Why the GDPR will affect businesses across Asia-Pacific
Ahead of the implementation of the General Data Protection Regulation (GDPR) on May 25 across European Union (EU) countries, a new whitepaper has found that businesses in Asia-Pacific will also be affected by the ruling.
For those unfamiliar with the measure, the GDPR is a new legislation adopted by the European Parliament and council to bring greater strength and consistency to those residing in EU countries regarding their personal data.
Who will be affected?
Organisations based in Asia-Pacific impacted by the new legislation include businesses with branches in the EU, organisations offering services to or employing those who reside in the EU, and anyone who handles, processes or stores data of EU residents or has equipment such as their servers located in the EU.
In Singapore, for example, some 1.8 million tourists from the EU visited the country in 2017, and as a top trading partner of Singapore, a significant number of organisations are likely required to put measures in place to comply with this new legislation.
Organisations will require an overhaul of their existing data governance and management policies, involving in-depth changes to current workflows and technology.
But data protection company Shred-It Singapore, which produced the whitepaper, found that small and medium organisations in Singapore are less likely to be prepared to comply with the GDPR than multinationals.
Many multinational corporations would have sounded their alarm bells months in advance and implemented processes to ensure that they are compliant.
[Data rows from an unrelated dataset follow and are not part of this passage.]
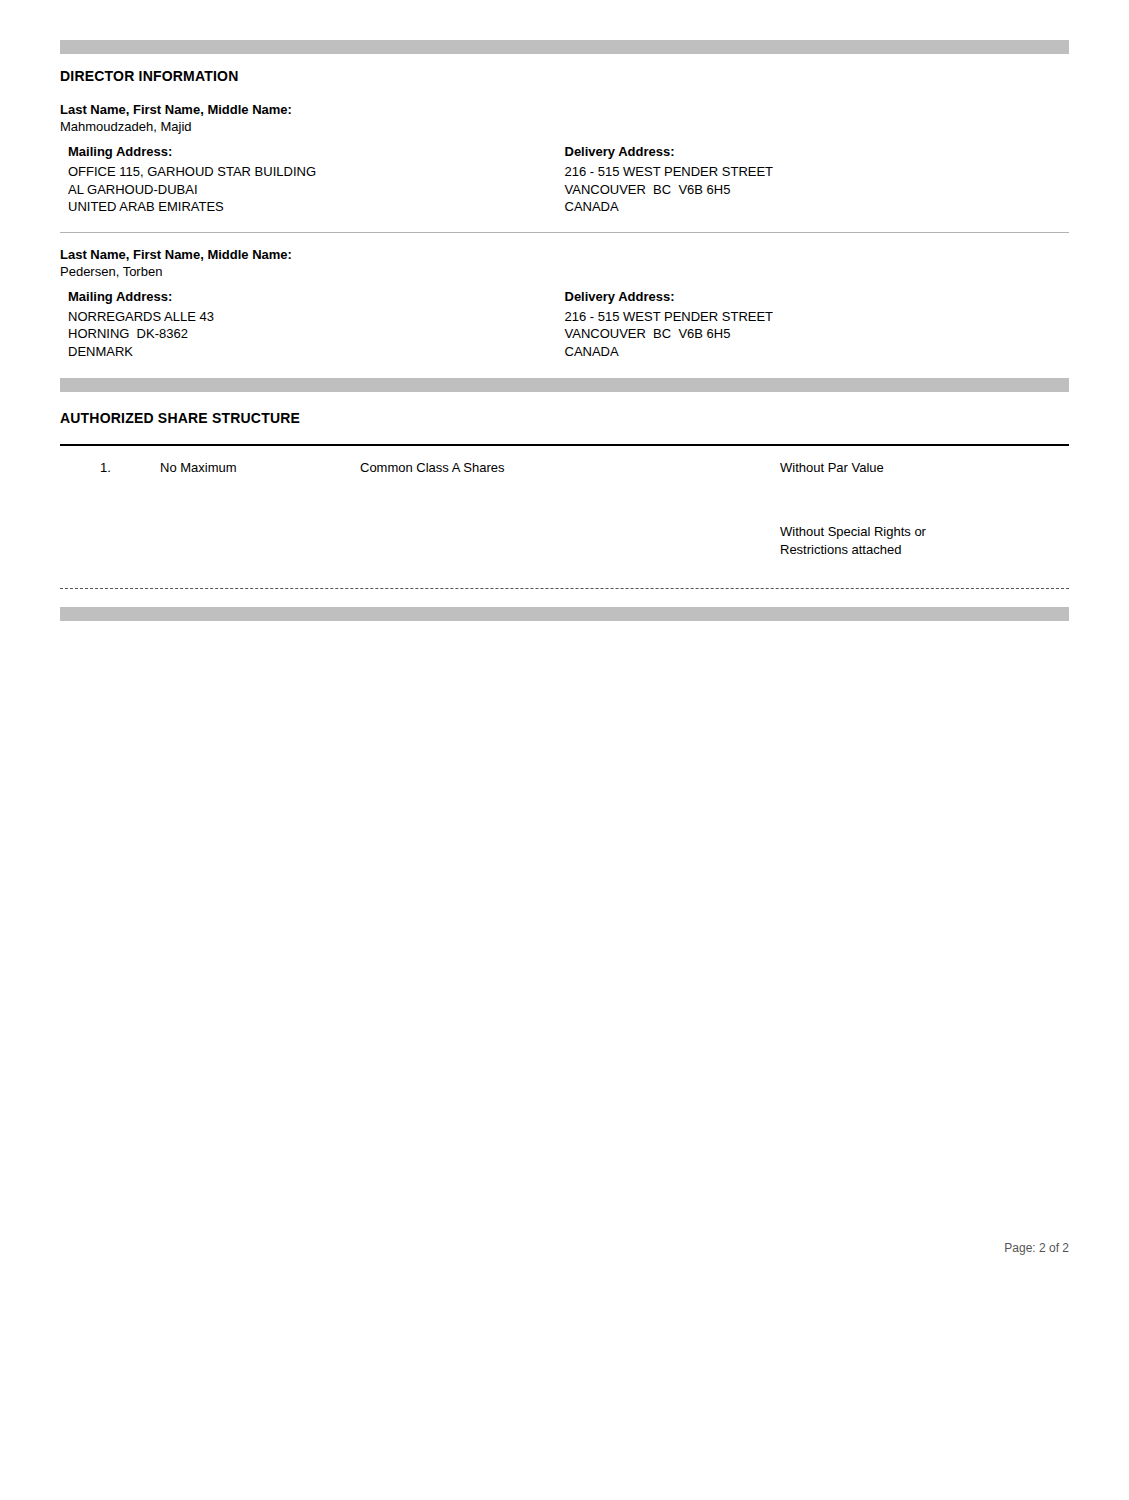DIRECTOR INFORMATION
Last Name, First Name, Middle Name:
Mahmoudzadeh, Majid
| Mailing Address: OFFICE 115, GARHOUD STAR BUILDING AL GARHOUD-DUBAI UNITED ARAB EMIRATES | Delivery Address: 216 - 515 WEST PENDER STREET VANCOUVER BC V6B 6H5 CANADA |
Last Name, First Name, Middle Name:
Pedersen, Torben
| Mailing Address: NORREGARDS ALLE 43 HORNING DK-8362 DENMARK | Delivery Address: 216 - 515 WEST PENDER STREET VANCOUVER BC V6B 6H5 CANADA |
AUTHORIZED SHARE STRUCTURE
| 1. | No Maximum | Common Class A Shares | Without Par Value |
| | Without Special Rights or Restrictions attached |
Page: 2 of 2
Smaller entities would have been doing the exact opposite, the study revealed.
Believing that their impact is too small to matter in the grand scheme of things, small and medium business owners may prioritise day-to-day operations and neglect implementing data protection protocols. With their customer’s personal data left unprotected, these companies are more likely to suffer a data breach and eventually be fined by the ever vigilant Personal Data Protection Commission (PDPC).
Moreover, if smaller companies provide services to individuals living in the EU, they would most likely possess the personal data of EU residents and be subject to GDPR ruling.
Under the GDPR, consumers will have the right “to be forgotten” and request for the deletion or removal of their personal data from company records at any time. Organisations will not be allowed to retain personal information beyond the stated purpose for which they obtained the data.
In the event of a data breach, organisations need to notify their data subjects within 72 hours of the discovery of the breach. The removal of “implied consent” and “opt out” models of marketing will give individuals additional reassurance on the security of their personal information as organisations must ensure data is purged in a timely manner.
“With potential fines of the higher of 20 million Euros – that’s about S$32 million! – and 4% of global turnover, the GDPR will become the global standard for data protection for any organisation with an international outlook,” says Singapore-based lawyer Lyn Boxall.
Duncan Brown, General Manager Singapore & Regional Market Development EMEA/APAC at Shred-it strongly encourages that small and medium enterprises “review their data protection practices immediately and implement new ones to become GDPR compliant”.